Many companies have started to invest in their data analytics teams and processes to make their team more data-driven and self-sufficient. Hiring the best data analysts, scientists and engineers can help drive the efforts forward, especially when processes are lacking, but many companies believe the effort towards self-service analytics ends there. Oftentimes, we hear about data analysts and scientists who are met with unrealistic expectations of creating artificial intelligence or machine learning systems on day one. As most data folks know, this is the wrong way to think about the goals associated with data, and many companies should rethink the purpose of their data teams before hiring people to try to improve your companies decision-making.
Analytics teams can bring a unique, inquisitive perspective to any business if given realistic goals and expectations. Instead of thinking about the exciting new artificial intelligence model, companies should seek out small data analytics projects every quarter. Of course, with the right data and over time, the value of these projects will increase. By giving data teams time to ramp up, data teams can put together a foundation that can help teams drive self-service in the long term. With the right framework in place, teams can make smarter and faster decisions without the assistance of the data team. This gives data teams the ability to spend more of their time on complex analyses. This article will highlight the ways that companies should think about democratizing data analytics to enable self-service.
1. Begin with tangible, short-term problems with the highest level of strategic benefit
Many companies who hire a data team will traditionally start by pointing that team to the place in the business where there is the most data collected. This seems logical, as it offers data analysts the most leverage as they begin looking for insights. Instead, companies should initially focus data teams on tasks that offer long-term strategic value, while also providing short-term strategic benefits.
Some of these tasks may include standardizing the KPIs across the organization or creating a standard dashboard for every employee to access regarding important KPIs. Although these short-term tasks don't provide value and may not create the largest business impact, they create an important foundation for the organization's ability to utilize data in its decision-making in the future. Oftentimes companies that don't invest in standardizing their data early on can incur large costs down the line.
Secondly, teams should consider the probability of success in a given project. Many times, executives believe that by throwing “data” at a problem, it will be solved. Instead, companies should consider that each problem has a probability of success. As the amount of data and complexity of the problem increases, the probability of success decreases. We recommend that teams starting to drive towards making data a part of their decision-making should start with projects that have a high short-term impact as well as a high probability of success. Many data scientists will tell you that developing the insight or algorithm is often the easy step of the processes. The hard part is collecting, understanding, and validating the vast amount of company data that exists across many different siloed.
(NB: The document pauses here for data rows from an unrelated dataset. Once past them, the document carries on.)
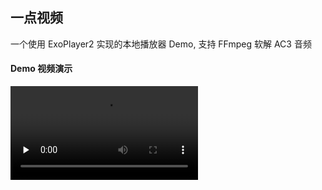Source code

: ## 一点视频

一个使用 ExoPlayer2 实现的本地播放器 Demo, 支持 FFmpeg 软解 AC3 音频

#### Demo 视频演示

<video id="video" controls="" preload="none">
    <source id="mp4" src="./apk/sample.mp4" type="video/mp4">
</video>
When data teams prioritize projects that are both quick to complete and have a high probability of correctness, data teams can set themselves up to work on larger, more ambitious problems down the line.
2. Make data visible and accessible to all employees
The second way that companies should think about democratizing their data is by making it accessible to all employees in one place. In too many cases, data is dispersed across many warehouses, BI tools, and SaaS applications. Adopting a central data catalog to document and centralize the tool is a great way to enable self-service across the organization. One problem with many data catalogs is that they are built for the technical team, and are therefore difficult for all employees to use. We believe that the data catalog should be easily accessible, regardless of the department or role of an employee.
Additionally, many teams look towards a data catalog as a way to reduce the amount of chaos in their data warehouse once it’s very large. We believe that teams should be considering adopting a data catalog that helps them clean and organize data as soon as they begin to store it. Secoda’s data catalog is built for modern teams that want to stay ahead of poor data discovery from an early stage.
3. Invest in internal training for analytics, statistics, SQL, and reporting
Another important pillar that teams should consider taking towards data analytics and self-service is investing in SQL, analytics, and statistics training for all employees. This type of training would empower all employees to make data-driven decisions, regardless of their role or department.
Airbnb is a company that has invested in an internal data university to help employees learn about data-driven decision-making. Their vision with the Data University is to give every employee the ability to make data-informed decisions. While many organizations focus on technical employees, Airbnb believes that education should be built for every person, therefore, the program is meant to be more accessible and relevant to non-technical employees.
4. Develop and communicate a broad vision of data analytics
Lastly, it’s important to motivate employees with a broad vision of where data analytics can take the business. This is the step that most teams do exceptionally well today. It’s easy to think about the possibilities of using data to make better decisions across different departments, the problem is that many organizations don’t take the proper steps to get there. Without following some of the previous steps, the grand vision can seem daunting and unrealistic. Teams that make sure that they understand that the long-term vision for data analytics is not an overnight expectation tend to execute better in the immediate term. By using this vision to motivate employees, managers can help data teams drive short and long-term improvements to data.
By following these steps teams can start to enable self-service and democratize data while supporting the data team. After talking to many data teams, one common problem that came up was their difficulty communicating with people outside of the data organization. We realized that this is because more managers focus on the big picture, but struggle to break down the steps that can help data teams get there as well as a reasonable timeline to achieve that vision. By empowering data analysts, engineers, and scientists with a data-savvy team, teams will begin to see enormous benefits from their data investment.